Before getting into the specifics of my entry today, I feel it’s necessary to state that people who are charged with a crime are innocent until they are proven guilty. Neither am I here to judge. Today, I am going to simply ask a few questions, and offer a few opinions.
There is a trial going on in Miami. Someone named Jason Beckman is accused of murdering his father, South Miami Commissioner Jay Beckman. Jason Beckman has Asperger’s Syndrome.
What is at issue, to me at least, is this:
“The jury will not hear any testimony about Beckman’s Aspergers, a form of autism. The judge won’t permit it and the defense lost a mistrial motion today as Judge Rodney Smith again refused to allow testimony about the defendant’s mental deficiency.”
Is the judge right or wrong?
I am really interested in hearing what people think. The reason is because, as someone who has circulated in the autism community for years, I have heard both sides of the issue whenever someone with autism stands trial.
I usually hear something akin to: “There is no linkage between autism and criminal behavior, therefore any criminal with AS should be treated like any other criminal.”
Or: “S/He committed the crime because s/he has autism and does not understand the consequences of her or his actions.”
I hear these opinions from autistics and non-autistics alike, although my experience is that most people with autism usually have the first opinion. They can be quite hard on themselves.

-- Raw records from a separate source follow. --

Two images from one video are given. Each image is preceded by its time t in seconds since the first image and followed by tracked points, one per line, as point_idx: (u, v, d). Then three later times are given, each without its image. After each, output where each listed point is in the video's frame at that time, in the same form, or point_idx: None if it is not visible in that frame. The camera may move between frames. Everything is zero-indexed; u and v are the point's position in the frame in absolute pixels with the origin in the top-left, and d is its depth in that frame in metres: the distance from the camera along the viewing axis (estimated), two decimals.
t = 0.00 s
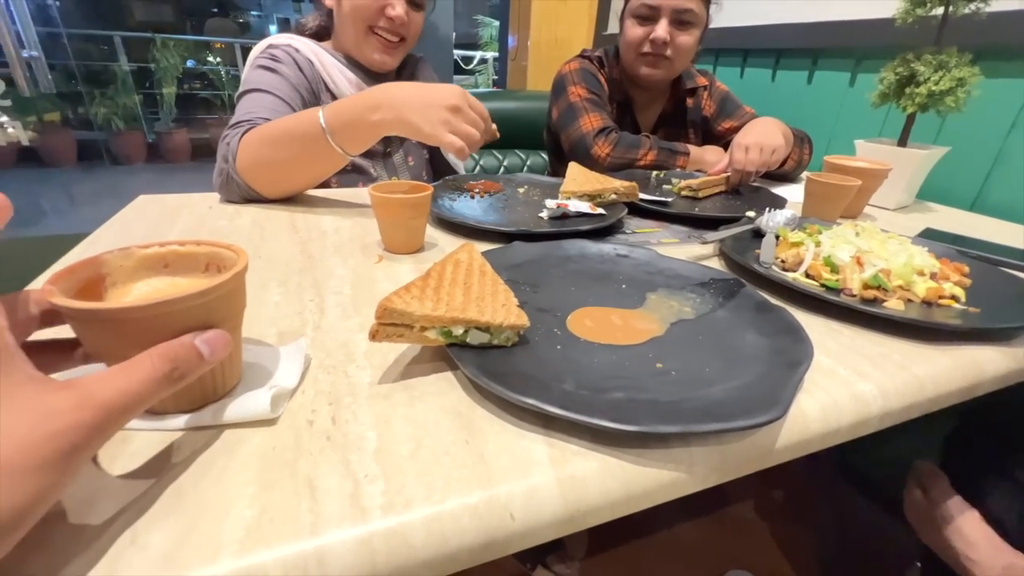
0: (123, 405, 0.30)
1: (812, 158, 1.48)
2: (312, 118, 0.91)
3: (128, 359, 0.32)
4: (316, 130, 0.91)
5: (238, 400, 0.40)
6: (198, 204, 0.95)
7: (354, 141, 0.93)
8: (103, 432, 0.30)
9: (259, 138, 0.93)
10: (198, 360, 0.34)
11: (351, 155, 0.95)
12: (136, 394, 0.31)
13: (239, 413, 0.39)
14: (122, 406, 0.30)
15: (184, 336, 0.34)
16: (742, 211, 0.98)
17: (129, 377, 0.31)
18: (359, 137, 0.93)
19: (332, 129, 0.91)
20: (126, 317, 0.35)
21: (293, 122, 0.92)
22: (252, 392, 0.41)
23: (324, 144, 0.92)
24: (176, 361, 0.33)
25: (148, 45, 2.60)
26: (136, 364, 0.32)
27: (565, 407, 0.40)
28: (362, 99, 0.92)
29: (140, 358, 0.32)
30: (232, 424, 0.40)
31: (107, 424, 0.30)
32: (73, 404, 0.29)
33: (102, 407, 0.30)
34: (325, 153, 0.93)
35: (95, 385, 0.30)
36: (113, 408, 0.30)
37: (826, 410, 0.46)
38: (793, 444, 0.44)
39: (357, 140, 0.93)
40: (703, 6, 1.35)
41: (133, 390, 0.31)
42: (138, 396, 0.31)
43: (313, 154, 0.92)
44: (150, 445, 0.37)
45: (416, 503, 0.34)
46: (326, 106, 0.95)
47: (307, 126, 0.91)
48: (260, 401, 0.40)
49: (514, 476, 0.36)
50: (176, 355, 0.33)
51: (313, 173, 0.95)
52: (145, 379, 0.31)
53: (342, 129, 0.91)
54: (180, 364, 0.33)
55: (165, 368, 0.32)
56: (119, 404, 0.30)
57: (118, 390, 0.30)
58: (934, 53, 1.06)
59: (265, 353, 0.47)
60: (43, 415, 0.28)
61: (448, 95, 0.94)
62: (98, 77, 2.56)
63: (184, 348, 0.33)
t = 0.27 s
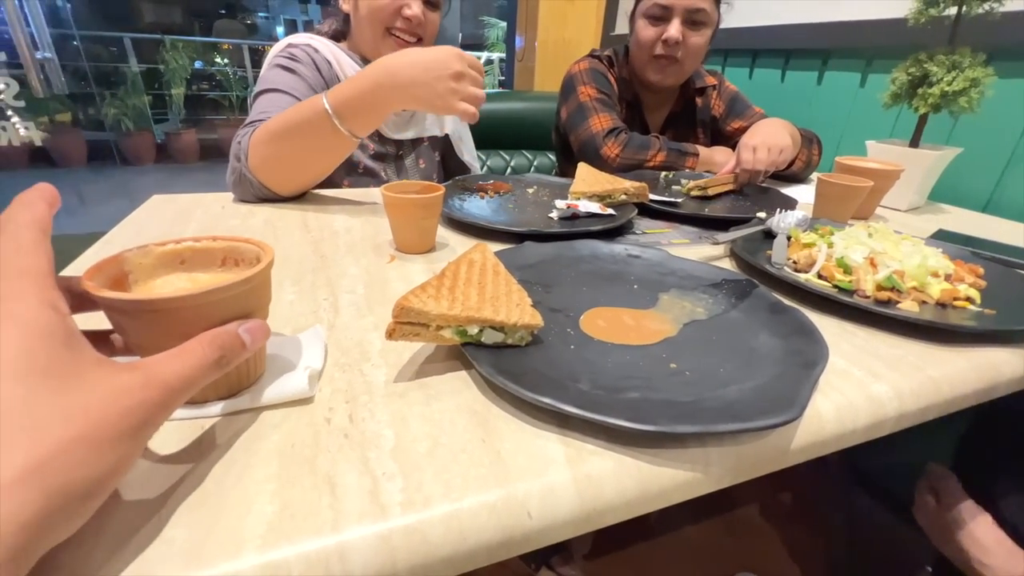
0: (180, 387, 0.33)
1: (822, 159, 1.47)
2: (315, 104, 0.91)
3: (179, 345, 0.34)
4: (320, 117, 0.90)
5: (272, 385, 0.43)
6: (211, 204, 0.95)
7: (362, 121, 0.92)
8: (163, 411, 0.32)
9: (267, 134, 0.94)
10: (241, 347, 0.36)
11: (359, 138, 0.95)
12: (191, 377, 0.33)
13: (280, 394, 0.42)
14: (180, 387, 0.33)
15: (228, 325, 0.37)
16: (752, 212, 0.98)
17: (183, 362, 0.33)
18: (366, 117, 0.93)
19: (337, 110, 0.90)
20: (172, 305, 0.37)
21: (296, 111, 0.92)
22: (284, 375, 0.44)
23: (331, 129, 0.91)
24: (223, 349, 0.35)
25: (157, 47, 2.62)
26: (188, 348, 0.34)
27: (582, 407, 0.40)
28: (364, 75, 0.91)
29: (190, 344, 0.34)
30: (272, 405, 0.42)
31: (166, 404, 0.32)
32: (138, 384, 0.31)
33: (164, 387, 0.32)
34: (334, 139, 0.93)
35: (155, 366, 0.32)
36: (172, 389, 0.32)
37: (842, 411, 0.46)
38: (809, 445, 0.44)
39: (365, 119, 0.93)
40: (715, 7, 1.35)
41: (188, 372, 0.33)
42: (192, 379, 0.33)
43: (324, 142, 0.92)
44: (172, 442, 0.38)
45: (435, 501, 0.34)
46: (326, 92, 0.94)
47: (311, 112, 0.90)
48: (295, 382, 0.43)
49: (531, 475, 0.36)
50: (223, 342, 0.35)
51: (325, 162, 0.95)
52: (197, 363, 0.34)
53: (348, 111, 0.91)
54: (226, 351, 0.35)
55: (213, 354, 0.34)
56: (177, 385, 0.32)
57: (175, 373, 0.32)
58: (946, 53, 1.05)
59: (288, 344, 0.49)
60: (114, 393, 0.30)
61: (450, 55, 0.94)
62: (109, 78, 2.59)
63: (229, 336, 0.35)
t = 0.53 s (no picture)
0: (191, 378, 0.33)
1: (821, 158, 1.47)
2: (331, 84, 0.94)
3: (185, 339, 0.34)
4: (341, 96, 0.94)
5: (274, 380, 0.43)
6: (208, 205, 0.95)
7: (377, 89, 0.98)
8: (172, 404, 0.32)
9: (288, 130, 0.94)
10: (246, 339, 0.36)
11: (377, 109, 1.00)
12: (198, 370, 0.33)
13: (283, 387, 0.43)
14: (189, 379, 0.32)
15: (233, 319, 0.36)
16: (751, 211, 0.97)
17: (190, 355, 0.33)
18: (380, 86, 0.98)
19: (356, 79, 0.96)
20: (177, 301, 0.37)
21: (314, 97, 0.94)
22: (285, 369, 0.45)
23: (354, 104, 0.95)
24: (228, 341, 0.34)
25: (156, 48, 2.64)
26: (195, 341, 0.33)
27: (579, 409, 0.39)
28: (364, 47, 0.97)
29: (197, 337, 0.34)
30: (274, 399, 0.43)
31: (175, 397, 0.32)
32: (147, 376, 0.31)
33: (172, 380, 0.32)
34: (357, 115, 0.97)
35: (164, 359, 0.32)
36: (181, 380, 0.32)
37: (841, 412, 0.46)
38: (808, 446, 0.44)
39: (379, 81, 0.98)
40: (719, 7, 1.34)
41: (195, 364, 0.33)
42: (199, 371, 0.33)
43: (348, 119, 0.95)
44: (167, 446, 0.38)
45: (431, 505, 0.34)
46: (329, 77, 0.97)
47: (331, 93, 0.93)
48: (298, 375, 0.44)
49: (528, 478, 0.36)
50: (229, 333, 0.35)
51: (354, 142, 0.98)
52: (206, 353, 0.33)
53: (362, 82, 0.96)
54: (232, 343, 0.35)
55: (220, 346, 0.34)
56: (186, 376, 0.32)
57: (181, 366, 0.32)
58: (946, 52, 1.05)
59: (286, 340, 0.50)
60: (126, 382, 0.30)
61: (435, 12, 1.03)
62: (107, 79, 2.61)
63: (233, 331, 0.35)
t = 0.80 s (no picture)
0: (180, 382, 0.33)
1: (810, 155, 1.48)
2: (327, 85, 0.95)
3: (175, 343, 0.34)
4: (340, 94, 0.95)
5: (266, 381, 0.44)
6: (200, 208, 0.95)
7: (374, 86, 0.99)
8: (162, 407, 0.32)
9: (292, 133, 0.94)
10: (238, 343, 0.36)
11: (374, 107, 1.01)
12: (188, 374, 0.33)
13: (274, 388, 0.43)
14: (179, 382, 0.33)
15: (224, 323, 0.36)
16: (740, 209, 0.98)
17: (180, 359, 0.33)
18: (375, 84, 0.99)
19: (354, 75, 0.97)
20: (168, 305, 0.37)
21: (313, 98, 0.94)
22: (277, 370, 0.45)
23: (353, 102, 0.96)
24: (218, 344, 0.35)
25: (147, 50, 2.62)
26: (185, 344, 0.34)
27: (566, 406, 0.40)
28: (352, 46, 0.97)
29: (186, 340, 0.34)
30: (266, 400, 0.44)
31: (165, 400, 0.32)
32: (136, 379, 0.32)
33: (162, 383, 0.32)
34: (357, 113, 0.97)
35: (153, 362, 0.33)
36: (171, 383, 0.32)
37: (824, 406, 0.47)
38: (791, 439, 0.45)
39: (375, 77, 0.99)
40: (708, 9, 1.35)
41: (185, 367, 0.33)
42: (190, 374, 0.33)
43: (350, 117, 0.96)
44: (159, 449, 0.38)
45: (419, 502, 0.34)
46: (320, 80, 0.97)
47: (330, 92, 0.94)
48: (289, 376, 0.44)
49: (515, 474, 0.37)
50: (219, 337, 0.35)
51: (356, 141, 0.99)
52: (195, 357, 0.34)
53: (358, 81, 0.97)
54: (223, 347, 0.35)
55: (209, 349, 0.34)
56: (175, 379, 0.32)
57: (172, 370, 0.32)
58: (931, 49, 1.06)
59: (277, 342, 0.50)
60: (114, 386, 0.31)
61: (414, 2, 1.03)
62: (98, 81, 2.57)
63: (224, 334, 0.35)
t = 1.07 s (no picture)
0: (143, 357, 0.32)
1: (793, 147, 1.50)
2: (306, 82, 0.95)
3: (134, 314, 0.32)
4: (319, 92, 0.95)
5: (245, 372, 0.45)
6: (183, 207, 0.95)
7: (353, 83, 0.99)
8: (136, 385, 0.32)
9: (273, 130, 0.94)
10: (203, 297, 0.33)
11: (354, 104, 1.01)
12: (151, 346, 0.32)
13: (251, 381, 0.44)
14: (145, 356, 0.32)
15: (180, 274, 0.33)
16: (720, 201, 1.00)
17: (141, 332, 0.32)
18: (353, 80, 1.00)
19: (333, 71, 0.97)
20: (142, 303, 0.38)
21: (293, 96, 0.94)
22: (255, 363, 0.46)
23: (333, 99, 0.97)
24: (176, 305, 0.32)
25: (132, 48, 2.57)
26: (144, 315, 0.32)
27: (535, 393, 0.41)
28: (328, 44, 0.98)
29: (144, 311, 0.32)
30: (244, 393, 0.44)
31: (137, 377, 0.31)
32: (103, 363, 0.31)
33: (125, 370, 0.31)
34: (337, 109, 0.98)
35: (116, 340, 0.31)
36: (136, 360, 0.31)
37: (789, 390, 0.48)
38: (756, 422, 0.46)
39: (354, 73, 0.99)
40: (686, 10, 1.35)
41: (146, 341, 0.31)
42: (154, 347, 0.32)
43: (331, 113, 0.97)
44: (138, 442, 0.39)
45: (391, 487, 0.35)
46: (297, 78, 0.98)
47: (309, 89, 0.95)
48: (267, 369, 0.45)
49: (485, 459, 0.38)
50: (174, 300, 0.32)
51: (337, 138, 0.99)
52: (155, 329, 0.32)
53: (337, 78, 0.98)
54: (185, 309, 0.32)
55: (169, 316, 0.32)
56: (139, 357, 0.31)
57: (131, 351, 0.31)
58: (905, 41, 1.08)
59: (256, 337, 0.51)
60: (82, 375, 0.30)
61: None
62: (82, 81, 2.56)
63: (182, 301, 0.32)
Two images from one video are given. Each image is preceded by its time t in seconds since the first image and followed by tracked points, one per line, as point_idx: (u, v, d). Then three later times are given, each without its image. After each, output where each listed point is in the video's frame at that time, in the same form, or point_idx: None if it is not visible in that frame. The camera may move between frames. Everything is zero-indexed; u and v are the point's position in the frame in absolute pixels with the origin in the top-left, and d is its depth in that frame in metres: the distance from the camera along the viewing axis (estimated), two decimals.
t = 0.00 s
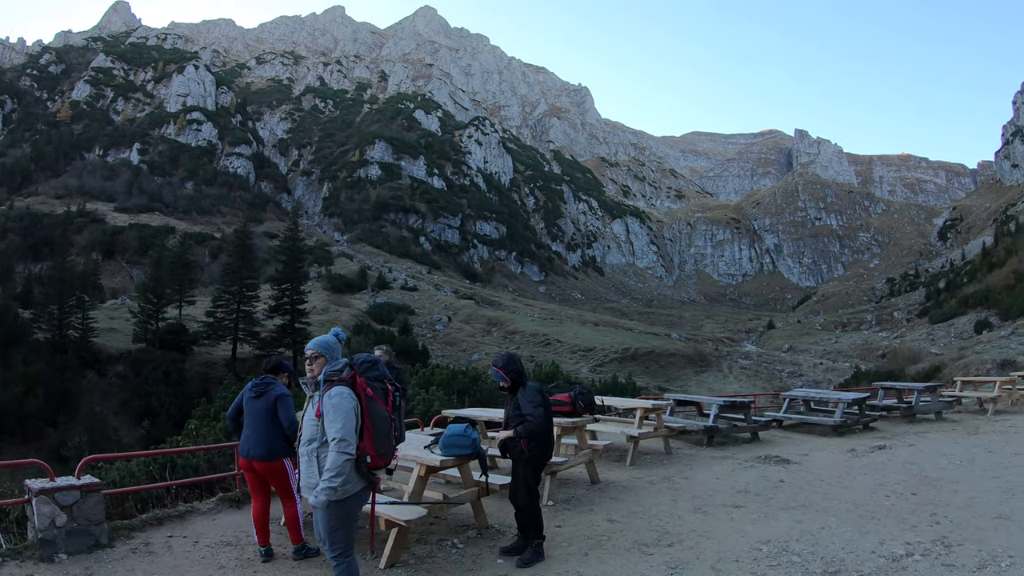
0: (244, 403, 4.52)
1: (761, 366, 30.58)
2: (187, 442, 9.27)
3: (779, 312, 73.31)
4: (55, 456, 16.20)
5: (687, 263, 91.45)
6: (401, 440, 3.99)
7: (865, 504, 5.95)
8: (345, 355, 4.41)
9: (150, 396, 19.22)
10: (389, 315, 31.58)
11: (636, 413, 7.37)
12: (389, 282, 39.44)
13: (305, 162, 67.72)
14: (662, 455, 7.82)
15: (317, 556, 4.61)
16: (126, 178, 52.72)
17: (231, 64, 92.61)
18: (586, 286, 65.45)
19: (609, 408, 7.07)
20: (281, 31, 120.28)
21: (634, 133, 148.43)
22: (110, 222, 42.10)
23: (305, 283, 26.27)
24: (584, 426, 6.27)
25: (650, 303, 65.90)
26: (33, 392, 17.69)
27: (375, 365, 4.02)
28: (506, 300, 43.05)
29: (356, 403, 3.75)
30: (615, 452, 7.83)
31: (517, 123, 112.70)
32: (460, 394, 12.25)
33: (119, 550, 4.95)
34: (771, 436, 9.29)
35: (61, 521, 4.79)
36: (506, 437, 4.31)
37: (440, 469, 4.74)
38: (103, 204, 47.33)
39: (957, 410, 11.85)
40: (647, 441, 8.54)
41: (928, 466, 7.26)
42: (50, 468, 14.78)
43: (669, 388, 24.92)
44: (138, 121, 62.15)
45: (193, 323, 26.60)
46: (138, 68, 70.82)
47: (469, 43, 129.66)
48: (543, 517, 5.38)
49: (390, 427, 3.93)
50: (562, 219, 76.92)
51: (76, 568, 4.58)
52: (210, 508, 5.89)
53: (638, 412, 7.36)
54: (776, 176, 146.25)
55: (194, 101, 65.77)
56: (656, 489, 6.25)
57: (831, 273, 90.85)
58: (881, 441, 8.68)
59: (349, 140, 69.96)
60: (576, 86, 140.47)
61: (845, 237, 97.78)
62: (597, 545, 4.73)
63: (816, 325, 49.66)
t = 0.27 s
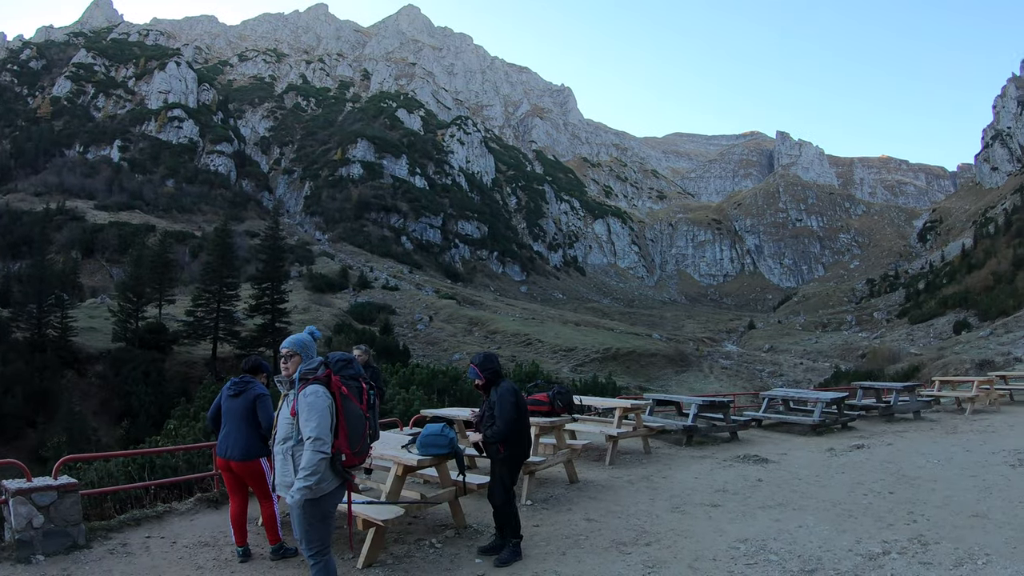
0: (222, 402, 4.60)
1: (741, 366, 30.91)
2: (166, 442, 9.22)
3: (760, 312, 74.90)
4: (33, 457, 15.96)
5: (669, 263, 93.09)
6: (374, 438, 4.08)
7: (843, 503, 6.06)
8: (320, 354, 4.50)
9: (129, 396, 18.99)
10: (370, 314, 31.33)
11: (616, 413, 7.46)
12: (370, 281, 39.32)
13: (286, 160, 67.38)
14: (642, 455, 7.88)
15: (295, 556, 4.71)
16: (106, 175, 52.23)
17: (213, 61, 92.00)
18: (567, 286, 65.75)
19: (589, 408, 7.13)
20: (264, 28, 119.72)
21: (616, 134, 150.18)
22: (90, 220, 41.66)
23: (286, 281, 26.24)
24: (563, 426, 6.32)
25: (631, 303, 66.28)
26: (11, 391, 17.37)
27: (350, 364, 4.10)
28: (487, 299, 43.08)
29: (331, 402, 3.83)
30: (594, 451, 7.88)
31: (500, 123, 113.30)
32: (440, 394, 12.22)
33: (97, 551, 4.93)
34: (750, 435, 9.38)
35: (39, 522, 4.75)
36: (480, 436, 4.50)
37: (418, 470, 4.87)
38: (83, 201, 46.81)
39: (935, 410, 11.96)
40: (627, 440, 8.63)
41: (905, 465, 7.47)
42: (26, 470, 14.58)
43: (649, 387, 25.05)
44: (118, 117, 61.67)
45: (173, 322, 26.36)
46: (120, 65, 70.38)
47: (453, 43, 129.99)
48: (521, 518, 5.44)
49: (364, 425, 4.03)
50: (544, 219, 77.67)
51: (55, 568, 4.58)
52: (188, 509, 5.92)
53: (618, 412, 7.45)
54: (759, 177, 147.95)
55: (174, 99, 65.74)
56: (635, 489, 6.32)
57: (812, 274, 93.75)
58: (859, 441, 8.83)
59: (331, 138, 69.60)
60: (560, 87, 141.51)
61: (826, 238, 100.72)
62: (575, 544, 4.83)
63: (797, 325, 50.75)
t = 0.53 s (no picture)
0: (200, 401, 4.69)
1: (723, 365, 31.18)
2: (145, 441, 9.24)
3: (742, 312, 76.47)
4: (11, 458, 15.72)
5: (650, 263, 94.28)
6: (351, 436, 4.11)
7: (820, 501, 6.16)
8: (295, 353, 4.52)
9: (108, 396, 18.76)
10: (351, 314, 30.97)
11: (596, 412, 7.52)
12: (352, 280, 39.11)
13: (268, 158, 67.02)
14: (621, 453, 7.98)
15: (273, 555, 4.81)
16: (86, 173, 51.71)
17: (195, 57, 91.42)
18: (548, 285, 65.74)
19: (569, 406, 7.20)
20: (247, 25, 119.11)
21: (599, 134, 151.85)
22: (70, 217, 41.19)
23: (266, 280, 26.16)
24: (542, 425, 6.41)
25: (612, 303, 66.26)
26: None
27: (325, 361, 4.13)
28: (469, 299, 43.04)
29: (307, 400, 3.85)
30: (574, 450, 7.96)
31: (482, 122, 113.81)
32: (420, 393, 12.12)
33: (75, 551, 4.92)
34: (730, 434, 9.50)
35: (16, 522, 4.71)
36: (457, 435, 4.67)
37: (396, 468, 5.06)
38: (62, 199, 46.28)
39: (915, 409, 12.06)
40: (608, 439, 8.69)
41: (884, 463, 7.63)
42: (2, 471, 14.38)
43: (631, 387, 25.14)
44: (99, 114, 61.16)
45: (154, 321, 26.11)
46: (101, 61, 69.85)
47: (437, 41, 130.24)
48: (500, 517, 5.56)
49: (341, 423, 4.05)
50: (526, 218, 78.03)
51: (32, 568, 4.56)
52: (166, 509, 5.98)
53: (598, 411, 7.51)
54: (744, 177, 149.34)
55: (156, 95, 65.26)
56: (614, 487, 6.44)
57: (792, 274, 96.51)
58: (839, 439, 8.99)
59: (313, 136, 69.30)
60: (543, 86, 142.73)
61: (806, 239, 103.46)
62: (553, 543, 4.95)
63: (778, 326, 51.76)
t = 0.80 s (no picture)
0: (178, 401, 4.78)
1: (702, 365, 31.58)
2: (122, 441, 9.22)
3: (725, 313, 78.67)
4: None
5: (632, 263, 98.24)
6: (329, 434, 4.12)
7: (798, 500, 6.25)
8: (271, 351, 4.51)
9: (87, 395, 18.41)
10: (330, 313, 30.58)
11: (573, 412, 7.58)
12: (332, 279, 38.91)
13: (248, 156, 66.76)
14: (600, 452, 8.09)
15: (251, 555, 4.89)
16: (65, 169, 51.07)
17: (177, 54, 91.05)
18: (528, 285, 67.15)
19: (547, 406, 7.29)
20: (228, 22, 118.57)
21: (581, 135, 155.01)
22: (48, 215, 40.59)
23: (246, 279, 26.06)
24: (521, 425, 6.52)
25: (592, 302, 68.10)
26: None
27: (301, 360, 4.13)
28: (450, 298, 43.11)
29: (284, 399, 3.85)
30: (555, 450, 8.05)
31: (464, 122, 114.96)
32: (399, 392, 11.87)
33: (50, 552, 4.91)
34: (709, 433, 9.60)
35: None
36: (436, 433, 4.73)
37: (372, 468, 5.34)
38: (41, 196, 45.68)
39: (894, 408, 12.15)
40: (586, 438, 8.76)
41: (861, 461, 7.74)
42: None
43: (611, 386, 25.28)
44: (79, 110, 60.56)
45: (133, 319, 25.73)
46: (81, 56, 69.37)
47: (418, 40, 131.03)
48: (479, 516, 5.70)
49: (318, 420, 4.07)
50: (506, 218, 80.82)
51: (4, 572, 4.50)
52: (144, 509, 6.06)
53: (575, 411, 7.57)
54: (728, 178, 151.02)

At any rate, autistics cannot have it both ways, nor can they invoke one belief or the other when it’s convenient.
Or can they?
My opinion is that we have to consider each case separately, because each individual is different.
In one case, a person’s perseverative interest might be a powerful drive for them to commit a crime, BUT they know they are doing wrong and could have controlled their behavior if they really applied themselves.
In another case, perhaps an autistic individual doesn’t know what they are doing, and should be “disciplined” accordingly. Discipline, in this context may mean a firm reprimand (which they may or may not understand) and probation under the supervision of a caregiver (which may really be all that can be done).
In this case, we are talking about murder. I wasn’t there to see it happen, and chances are, no one who reads this entry was there to see it happen. But if, as it has been reported, the accused shot his father to death with a shotgun while his father was showering, it would have been a case of the accused having to get the shotgun from some other part of the house, walk into the bathroom, and shoot his father. Even if this happened in the space of seconds, there was still time for the accused to have second thoughts. In fact, even if the shotgun was already in the bathroom, to pick up the weapon and shoot his father in the face would have allowed a second or two to reconsider pulling the trigger.
“Dobbins said Beckman told a friend that he wanted to kill his father and then make it look like self-defense.”
If this is true, it means that the crime may have been premeditated to some degree. And yet, there’s this:
“State witness Syren also testified that Jason had a propensity of lying, telling wild stories often not true. Syren said, on the stand, that Jason once told classmates that he lived in mansion with a golf course, but in fact lived in a “dilapidated” house with his father.”
So there was the possibility that Beckman was out of his mind.
Knowing the limited facts that have been reported on by the media, what is YOUR opinion about this case? Should we have predetermined rules for dealing with accused criminals with autism when they stand trial? Or should we take each case individually?